When counting the number of journalists killed by the Israeli army since October 2023 in both Gaza and Lebanon, the tally comes to 155—"an unprecedented massacre," according to the roundup.
Multiple journalists were also killed in Pakistan, Bangladesh, Mexico, Sudan, Myanmar, Colombia, and Ukraine, according to the report, and hundreds more were detained and are now behind bars in countries including Israel, China, and Russia.

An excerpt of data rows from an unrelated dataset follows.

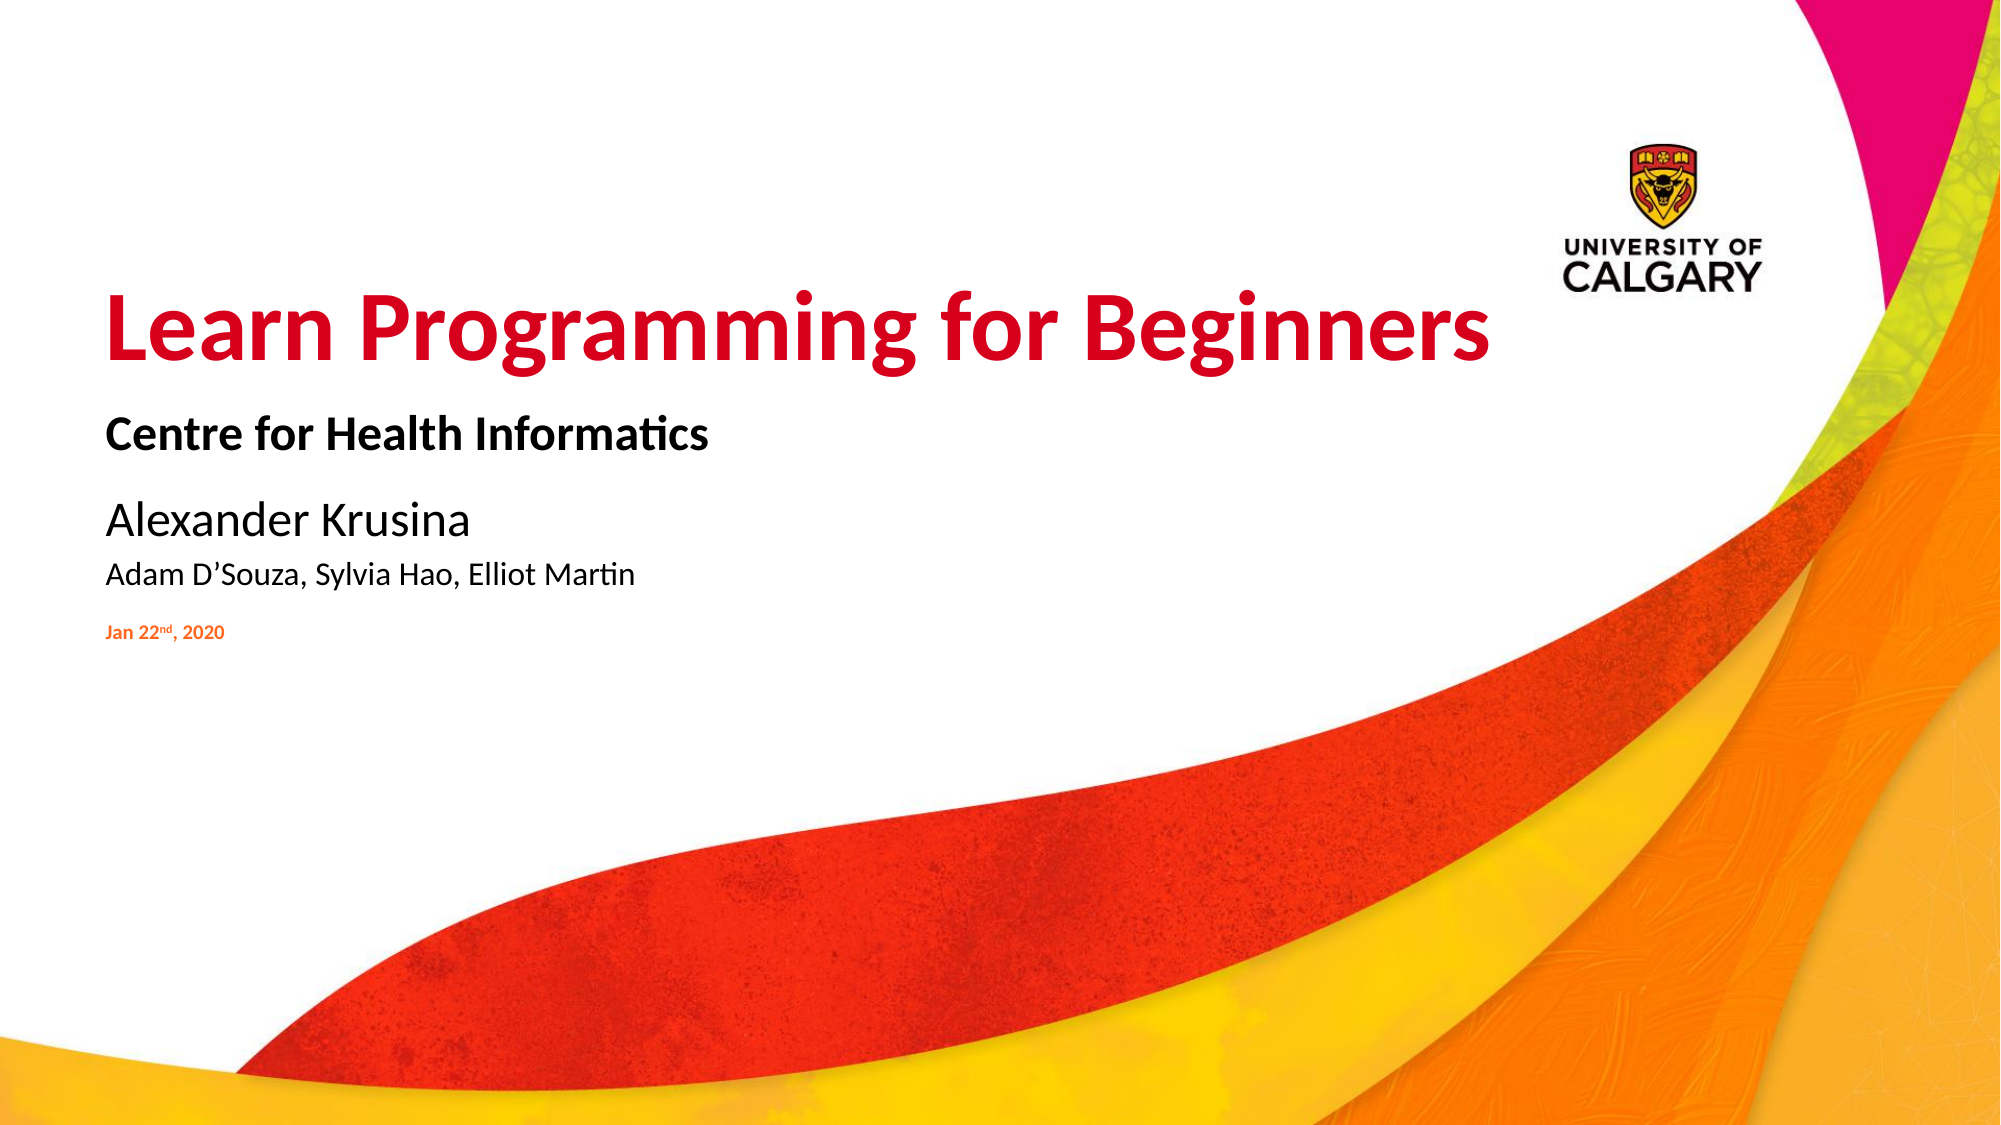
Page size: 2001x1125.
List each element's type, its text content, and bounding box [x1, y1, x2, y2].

list Alexander Krusina Adam D’Souza, Sylvia Hao, Elliot Martin [90, 471, 1136, 640]
picture [0, 0, 2001, 1125]
list Jan 22nd, 2020 [90, 614, 663, 700]
subtitle Centre for Health Informatics [90, 388, 1377, 471]
title Learn Programming for Beginners [90, 79, 1529, 389]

Meanwhile, in a statement released Thursday, the International Federation of Journalists (IFJ) announced that at least 139 Palestinian journalists and media workers have been killed since the war in Gaza began in 2023, and in a statement released Wednesday, IFJ announced that 104 journalists had perished worldwide this year (which includes deaths from January 1 through December 10). IFJ's number for all of 2024 appears to be higher than RSF because RSF is only counting deaths that occurred "on the job or in connection with their work."
IFJ lists out each of the slain journalists in its 139 count, which includes the journalist Hamza Al-Dahdouh, the son of Al Jazeera's Gaza bureau chief, Wael Al-Dahdouh, who was killed with journalist Mustafa Thuraya when Israeli forces targeted their car while they were in northern Rafah in January 2024.